## ABOUT THIS EXERCISE
Only the lines from the top of the records below through the line containing "SR8bx2wA firstpart(clk, LA,LB,shift,load,reset,S);" should be printed, exactly and without pictures.

Plain-text engineering files

^^^^^^^^^^^^^^^^

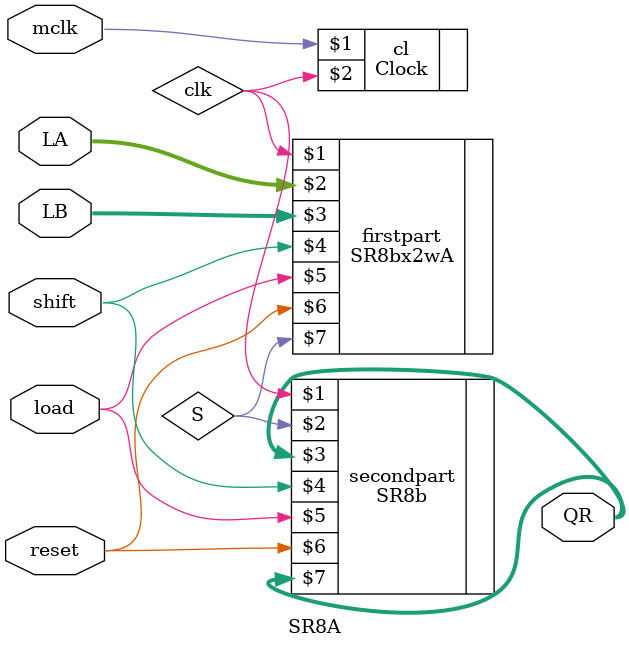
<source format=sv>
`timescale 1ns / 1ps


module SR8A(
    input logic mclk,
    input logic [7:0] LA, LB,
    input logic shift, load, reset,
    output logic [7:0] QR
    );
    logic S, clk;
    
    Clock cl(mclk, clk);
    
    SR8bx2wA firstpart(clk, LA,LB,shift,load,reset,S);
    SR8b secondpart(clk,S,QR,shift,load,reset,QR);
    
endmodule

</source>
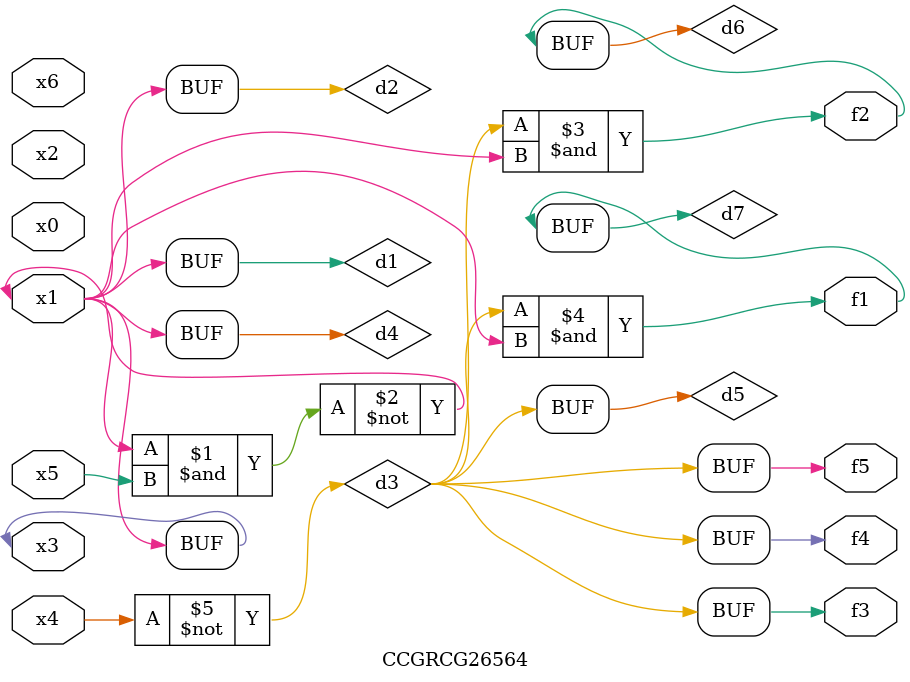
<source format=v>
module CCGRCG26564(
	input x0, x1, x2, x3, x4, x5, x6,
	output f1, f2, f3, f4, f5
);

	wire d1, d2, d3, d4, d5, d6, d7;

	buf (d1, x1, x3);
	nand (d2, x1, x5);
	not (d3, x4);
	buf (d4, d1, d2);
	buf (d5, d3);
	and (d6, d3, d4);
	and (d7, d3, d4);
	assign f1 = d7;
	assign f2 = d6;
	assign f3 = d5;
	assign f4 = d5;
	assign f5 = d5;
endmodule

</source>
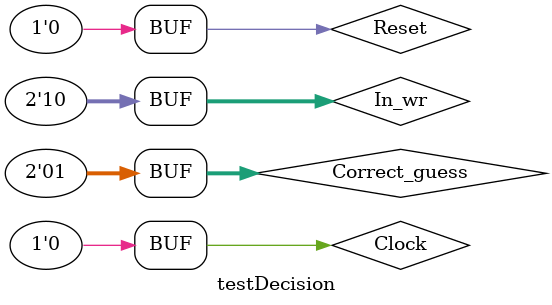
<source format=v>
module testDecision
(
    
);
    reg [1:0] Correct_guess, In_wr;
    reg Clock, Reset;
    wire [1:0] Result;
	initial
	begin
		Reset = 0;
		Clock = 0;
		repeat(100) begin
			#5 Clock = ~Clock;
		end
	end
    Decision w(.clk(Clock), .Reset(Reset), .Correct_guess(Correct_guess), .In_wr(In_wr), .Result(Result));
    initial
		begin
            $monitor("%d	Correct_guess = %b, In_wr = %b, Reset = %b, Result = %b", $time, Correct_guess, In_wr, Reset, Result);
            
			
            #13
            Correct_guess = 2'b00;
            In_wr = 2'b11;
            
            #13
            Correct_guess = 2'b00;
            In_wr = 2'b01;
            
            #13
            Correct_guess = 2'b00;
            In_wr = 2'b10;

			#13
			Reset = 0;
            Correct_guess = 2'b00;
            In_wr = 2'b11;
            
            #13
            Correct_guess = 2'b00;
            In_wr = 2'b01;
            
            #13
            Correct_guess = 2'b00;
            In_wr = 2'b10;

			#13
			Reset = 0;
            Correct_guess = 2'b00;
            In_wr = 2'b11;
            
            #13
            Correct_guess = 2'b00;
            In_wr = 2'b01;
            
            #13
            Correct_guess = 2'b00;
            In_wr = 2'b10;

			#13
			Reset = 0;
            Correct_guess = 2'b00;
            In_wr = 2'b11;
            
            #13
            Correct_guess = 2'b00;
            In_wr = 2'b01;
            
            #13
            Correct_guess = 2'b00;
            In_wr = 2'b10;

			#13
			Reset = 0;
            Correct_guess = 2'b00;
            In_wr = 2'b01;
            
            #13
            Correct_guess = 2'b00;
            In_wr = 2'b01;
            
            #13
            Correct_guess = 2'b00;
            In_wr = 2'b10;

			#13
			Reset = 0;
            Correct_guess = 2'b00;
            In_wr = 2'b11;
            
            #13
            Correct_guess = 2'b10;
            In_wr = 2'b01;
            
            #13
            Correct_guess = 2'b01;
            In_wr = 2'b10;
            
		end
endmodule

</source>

^^^^^^^^^^^^^^^^

## RESULT FOR THIS EXERCISE
<source format=sv>
`timescale 1ns / 1ps


module SR8A(
    input logic mclk,
    input logic [7:0] LA, LB,
    input logic shift, load, reset,
    output logic [7:0] QR
    );
    logic S, clk;
    
    Clock cl(mclk, clk);
    
    SR8bx2wA firstpart(clk, LA,LB,shift,load,reset,S);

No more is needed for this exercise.